──────── Fragmento

Tras la caída de Barcelona culminó la operación de “unificar” España (1716) por la simple ley de conquista. Por fin (y no en tiempo de los reyes Católicos) se consumaba el control absoluto de la totalidad del territorio peninsular. Es decir, que nuestro estado español no es mucho más antiguo que los Estados Unidos de América.

Quizá la clave de todas la insensateces, cuando no traiciones, cometidas por Felipe V se hallara en su deficiente salud mental, que lo hacía ya presa de la melancolía, ya de sus arrebatos furiosos, ya del más flagrante abandono. Prisionero de sus filias, fobias y complejos, jamás pudo llevar una vida mínimamente equilibrada, y buscó siempre en la seguridad de sus allegados la que a él tanto le faltaba. No obstante, la historiografía tradicional, fosilizada en interpretaciones simplistas, ha asignado todas las insanias mentales a los últimos Austrias, reservando papeles más discretos a los Borbones, lo que no se corresponde con un análisis riguroso, que muestra en éstos tanta gazmoñería, debilidad y lasitud como en aquéllos.

Con haber consentido en estos expolios, Felipe V consideró la corona sobre España como un “premio de segunda” y, ansioso toda su vida de regresar un día a Versalles, permaneció siempre atento a la delicada salud de su sobrino, el delfín francés Luis, biznieto por tanto de Luis XIV, cuya minoridad ocasionaba una larga regencia del duque de Orleans, adversario del rey español. Pero el sobrino sobrevivió y reinó largamente en Francia con el nombre de Luis XV, posiblemente salvando a Europa de otra guerra, pues de haber fallecido es más que probable que Felipe V hubiera despreciado el trono español para aspirar al francés, más suculento. Habida cuenta de que previamente había renunciado a sus derechos sobre éste para poder reinar sobre España, es fácil imaginar lo que hubiera ocurrido en esta hipótesis.

Felipe V practicó una brutal represión sobre los territorios “conquistados”, prodigando en ellos destrucciones, ejecuciones y destierros. En Xàtiva, que incendió, deportando a sus habitantes e incluso cambiándole de forma humillante el nombre por el de San Felipe, conservan con orgullo el mote de socarrats (‘chamuscados’) alusivo al hecho, a la vez que guardan en su museo de Bellas Artes el retrato del funesto rey en posición invertida.

────────────────
──────── Material del ejercicio

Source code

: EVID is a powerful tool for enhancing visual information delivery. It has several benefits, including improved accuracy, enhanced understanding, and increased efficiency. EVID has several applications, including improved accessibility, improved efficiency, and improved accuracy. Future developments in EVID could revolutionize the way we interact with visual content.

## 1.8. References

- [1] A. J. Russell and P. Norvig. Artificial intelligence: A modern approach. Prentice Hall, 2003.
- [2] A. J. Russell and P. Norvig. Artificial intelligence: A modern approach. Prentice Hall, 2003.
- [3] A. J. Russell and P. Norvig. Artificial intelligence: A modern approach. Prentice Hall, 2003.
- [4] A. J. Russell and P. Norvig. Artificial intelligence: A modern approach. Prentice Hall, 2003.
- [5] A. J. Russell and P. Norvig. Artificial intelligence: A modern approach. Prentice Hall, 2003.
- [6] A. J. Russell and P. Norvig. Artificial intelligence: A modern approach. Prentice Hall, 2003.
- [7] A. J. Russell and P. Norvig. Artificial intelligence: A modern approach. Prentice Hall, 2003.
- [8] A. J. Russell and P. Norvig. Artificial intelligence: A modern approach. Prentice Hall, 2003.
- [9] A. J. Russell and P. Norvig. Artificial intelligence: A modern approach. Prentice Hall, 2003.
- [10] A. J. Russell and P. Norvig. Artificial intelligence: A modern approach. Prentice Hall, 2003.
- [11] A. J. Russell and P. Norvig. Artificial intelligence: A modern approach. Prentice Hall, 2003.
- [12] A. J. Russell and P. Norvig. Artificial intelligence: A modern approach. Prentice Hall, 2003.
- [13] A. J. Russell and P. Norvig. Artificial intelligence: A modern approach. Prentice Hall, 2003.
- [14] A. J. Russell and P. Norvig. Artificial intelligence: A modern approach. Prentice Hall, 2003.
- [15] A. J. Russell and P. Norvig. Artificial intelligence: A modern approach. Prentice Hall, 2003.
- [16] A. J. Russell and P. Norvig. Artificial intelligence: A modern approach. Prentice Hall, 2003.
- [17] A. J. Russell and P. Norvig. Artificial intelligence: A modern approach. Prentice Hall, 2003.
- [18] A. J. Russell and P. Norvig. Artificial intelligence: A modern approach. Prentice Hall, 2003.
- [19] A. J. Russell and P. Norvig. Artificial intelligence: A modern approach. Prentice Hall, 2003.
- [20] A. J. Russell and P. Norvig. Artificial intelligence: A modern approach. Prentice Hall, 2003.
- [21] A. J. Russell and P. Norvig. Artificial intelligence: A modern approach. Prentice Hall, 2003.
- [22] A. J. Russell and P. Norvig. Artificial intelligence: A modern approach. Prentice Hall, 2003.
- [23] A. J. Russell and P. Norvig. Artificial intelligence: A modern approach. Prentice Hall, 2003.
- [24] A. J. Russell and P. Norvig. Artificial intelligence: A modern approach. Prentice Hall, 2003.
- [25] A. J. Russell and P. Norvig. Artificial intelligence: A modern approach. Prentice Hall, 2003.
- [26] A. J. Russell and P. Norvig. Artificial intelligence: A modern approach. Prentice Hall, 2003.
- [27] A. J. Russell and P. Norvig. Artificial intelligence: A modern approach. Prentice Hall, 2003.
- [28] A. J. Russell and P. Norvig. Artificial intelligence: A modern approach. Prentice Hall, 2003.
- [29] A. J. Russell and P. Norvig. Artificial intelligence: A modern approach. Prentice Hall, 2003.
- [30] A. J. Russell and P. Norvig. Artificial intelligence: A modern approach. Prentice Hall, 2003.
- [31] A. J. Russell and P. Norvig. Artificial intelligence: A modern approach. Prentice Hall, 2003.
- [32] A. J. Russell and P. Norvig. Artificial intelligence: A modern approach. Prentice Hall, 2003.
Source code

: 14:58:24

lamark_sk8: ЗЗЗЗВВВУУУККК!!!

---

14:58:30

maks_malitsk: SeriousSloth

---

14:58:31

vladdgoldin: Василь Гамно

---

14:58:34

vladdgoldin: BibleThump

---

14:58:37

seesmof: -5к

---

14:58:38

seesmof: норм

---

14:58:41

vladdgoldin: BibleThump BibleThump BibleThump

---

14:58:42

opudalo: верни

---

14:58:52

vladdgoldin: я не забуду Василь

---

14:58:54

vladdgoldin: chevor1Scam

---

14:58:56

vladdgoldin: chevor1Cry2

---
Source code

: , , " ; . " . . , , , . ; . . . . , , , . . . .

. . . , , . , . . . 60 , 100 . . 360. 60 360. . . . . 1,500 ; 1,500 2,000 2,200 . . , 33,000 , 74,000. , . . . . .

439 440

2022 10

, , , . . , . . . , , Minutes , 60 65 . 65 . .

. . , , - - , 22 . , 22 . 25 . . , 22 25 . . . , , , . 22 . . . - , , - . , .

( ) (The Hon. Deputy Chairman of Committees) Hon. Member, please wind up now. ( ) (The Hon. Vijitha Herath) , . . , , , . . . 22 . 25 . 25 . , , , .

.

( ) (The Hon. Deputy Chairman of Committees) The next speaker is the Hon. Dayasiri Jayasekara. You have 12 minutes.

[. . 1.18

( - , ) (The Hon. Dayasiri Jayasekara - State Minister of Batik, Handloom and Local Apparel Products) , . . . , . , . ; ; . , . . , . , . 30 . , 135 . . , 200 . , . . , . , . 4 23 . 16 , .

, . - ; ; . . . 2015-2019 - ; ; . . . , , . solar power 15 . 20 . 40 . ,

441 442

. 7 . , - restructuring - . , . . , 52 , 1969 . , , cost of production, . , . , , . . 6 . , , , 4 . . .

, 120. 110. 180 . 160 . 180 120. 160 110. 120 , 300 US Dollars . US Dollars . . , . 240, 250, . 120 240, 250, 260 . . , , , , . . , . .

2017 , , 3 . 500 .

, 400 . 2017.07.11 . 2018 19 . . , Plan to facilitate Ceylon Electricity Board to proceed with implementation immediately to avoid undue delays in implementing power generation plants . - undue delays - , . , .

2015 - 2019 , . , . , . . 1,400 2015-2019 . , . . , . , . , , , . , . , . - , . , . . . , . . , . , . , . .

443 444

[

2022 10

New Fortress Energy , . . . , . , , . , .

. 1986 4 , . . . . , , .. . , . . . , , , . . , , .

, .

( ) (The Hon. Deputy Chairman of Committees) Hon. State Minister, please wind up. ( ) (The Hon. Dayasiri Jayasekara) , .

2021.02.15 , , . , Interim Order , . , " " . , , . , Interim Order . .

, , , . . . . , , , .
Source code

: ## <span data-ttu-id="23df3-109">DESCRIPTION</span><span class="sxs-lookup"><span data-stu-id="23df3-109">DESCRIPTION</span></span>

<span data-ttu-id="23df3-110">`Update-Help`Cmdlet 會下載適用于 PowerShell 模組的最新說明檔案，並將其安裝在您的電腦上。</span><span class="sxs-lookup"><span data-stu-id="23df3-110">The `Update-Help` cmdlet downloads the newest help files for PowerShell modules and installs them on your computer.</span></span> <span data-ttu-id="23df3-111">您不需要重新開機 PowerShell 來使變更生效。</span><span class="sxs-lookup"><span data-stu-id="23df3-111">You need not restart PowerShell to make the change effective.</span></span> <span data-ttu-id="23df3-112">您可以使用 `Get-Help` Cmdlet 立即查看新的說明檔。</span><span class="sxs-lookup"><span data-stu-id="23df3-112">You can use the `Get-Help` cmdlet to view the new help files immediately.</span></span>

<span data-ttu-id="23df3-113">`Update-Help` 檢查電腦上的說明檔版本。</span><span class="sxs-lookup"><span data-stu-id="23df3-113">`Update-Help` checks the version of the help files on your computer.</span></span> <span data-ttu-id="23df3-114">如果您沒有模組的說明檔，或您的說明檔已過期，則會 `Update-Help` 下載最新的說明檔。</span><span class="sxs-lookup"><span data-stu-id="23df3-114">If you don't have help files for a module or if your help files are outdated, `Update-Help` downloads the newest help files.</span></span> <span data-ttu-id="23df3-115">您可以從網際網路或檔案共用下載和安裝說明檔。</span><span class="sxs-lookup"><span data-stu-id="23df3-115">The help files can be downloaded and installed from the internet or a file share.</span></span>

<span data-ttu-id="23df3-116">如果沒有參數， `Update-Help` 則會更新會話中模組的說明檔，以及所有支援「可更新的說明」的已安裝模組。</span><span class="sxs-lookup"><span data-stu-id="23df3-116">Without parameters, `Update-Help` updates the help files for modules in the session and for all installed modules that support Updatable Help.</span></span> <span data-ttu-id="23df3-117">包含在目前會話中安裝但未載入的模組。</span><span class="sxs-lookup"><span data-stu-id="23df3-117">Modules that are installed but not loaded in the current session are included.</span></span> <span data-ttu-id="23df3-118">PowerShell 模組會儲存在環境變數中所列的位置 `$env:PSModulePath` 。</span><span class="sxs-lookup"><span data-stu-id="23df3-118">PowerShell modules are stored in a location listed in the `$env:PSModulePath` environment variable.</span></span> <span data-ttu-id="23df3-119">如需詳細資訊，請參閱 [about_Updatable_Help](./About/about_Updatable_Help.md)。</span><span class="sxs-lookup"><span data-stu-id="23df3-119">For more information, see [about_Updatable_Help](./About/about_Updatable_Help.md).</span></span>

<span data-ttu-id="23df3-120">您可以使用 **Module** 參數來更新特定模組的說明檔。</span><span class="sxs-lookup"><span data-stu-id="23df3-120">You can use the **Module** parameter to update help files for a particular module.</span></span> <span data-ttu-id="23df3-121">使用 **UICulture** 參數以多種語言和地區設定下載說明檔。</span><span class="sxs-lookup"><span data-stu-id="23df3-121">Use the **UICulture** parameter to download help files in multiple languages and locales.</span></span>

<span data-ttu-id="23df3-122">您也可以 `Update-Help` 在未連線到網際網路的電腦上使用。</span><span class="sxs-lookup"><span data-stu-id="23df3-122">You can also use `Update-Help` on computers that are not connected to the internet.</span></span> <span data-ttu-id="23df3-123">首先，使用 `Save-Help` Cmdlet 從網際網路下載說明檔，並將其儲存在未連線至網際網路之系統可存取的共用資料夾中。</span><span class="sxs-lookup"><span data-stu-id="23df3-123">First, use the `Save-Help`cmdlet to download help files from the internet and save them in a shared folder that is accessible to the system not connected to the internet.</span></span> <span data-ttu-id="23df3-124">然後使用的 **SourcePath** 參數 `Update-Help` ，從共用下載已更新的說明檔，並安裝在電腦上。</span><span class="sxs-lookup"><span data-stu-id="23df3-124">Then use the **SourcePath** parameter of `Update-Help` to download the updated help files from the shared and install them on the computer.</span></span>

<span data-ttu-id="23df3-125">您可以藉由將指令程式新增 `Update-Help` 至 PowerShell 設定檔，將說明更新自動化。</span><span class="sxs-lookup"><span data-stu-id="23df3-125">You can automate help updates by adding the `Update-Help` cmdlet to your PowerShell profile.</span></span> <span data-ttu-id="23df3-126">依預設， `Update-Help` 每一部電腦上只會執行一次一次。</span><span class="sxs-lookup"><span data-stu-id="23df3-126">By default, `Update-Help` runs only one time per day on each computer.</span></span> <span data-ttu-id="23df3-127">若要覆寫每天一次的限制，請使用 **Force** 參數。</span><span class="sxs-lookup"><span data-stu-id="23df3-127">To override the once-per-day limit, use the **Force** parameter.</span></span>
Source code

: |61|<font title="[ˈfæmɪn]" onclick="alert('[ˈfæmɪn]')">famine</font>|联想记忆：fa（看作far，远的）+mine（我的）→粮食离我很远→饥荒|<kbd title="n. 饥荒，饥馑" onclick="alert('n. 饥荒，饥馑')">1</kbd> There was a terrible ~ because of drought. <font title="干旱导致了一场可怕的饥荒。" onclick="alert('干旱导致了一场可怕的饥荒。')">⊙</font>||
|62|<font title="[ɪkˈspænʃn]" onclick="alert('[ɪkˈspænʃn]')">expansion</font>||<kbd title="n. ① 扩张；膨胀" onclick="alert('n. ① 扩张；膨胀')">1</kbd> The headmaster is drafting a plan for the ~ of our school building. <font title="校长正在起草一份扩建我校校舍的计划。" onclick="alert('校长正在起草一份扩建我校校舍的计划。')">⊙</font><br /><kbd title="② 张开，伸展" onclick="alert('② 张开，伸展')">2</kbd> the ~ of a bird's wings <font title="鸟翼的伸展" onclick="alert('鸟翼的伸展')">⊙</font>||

────────────────

_Tarea 1_
Resume en dos oraciones el fragmento sobre Felipe V.
_Tarea 2_
Por favor, cambia "powerful" por "useful" en el tramo de las filas que va desde su comienzo hasta la línea que contiene "## 1.8. References", ambos extremos incluidos. Devuelve solo esas líneas, sin ningún otro cambio.

_Tu respuesta 1_
Tras la caída de Barcelona, la conquista culminó en 1716 la "unificación" de España y el control absoluto de todo el territorio peninsular, mientras Felipe V, de deficiente salud mental, consideró la corona española un "premio de segunda" y vivió atento a la salud de su sobrino Luis, deseoso de regresar a Versalles. Además, Felipe V practicó una brutal represión sobre los territorios conquistados, como Xàtiva, que incendió y rebautizó como San Felipe.

_Tu respuesta 2_
Source code

: EVID is a useful tool for enhancing visual information delivery. It has several benefits, including improved accuracy, enhanced understanding, and increased efficiency. EVID has several applications, including improved accessibility, improved efficiency, and improved accuracy. Future developments in EVID could revolutionize the way we interact with visual content.

## 1.8. References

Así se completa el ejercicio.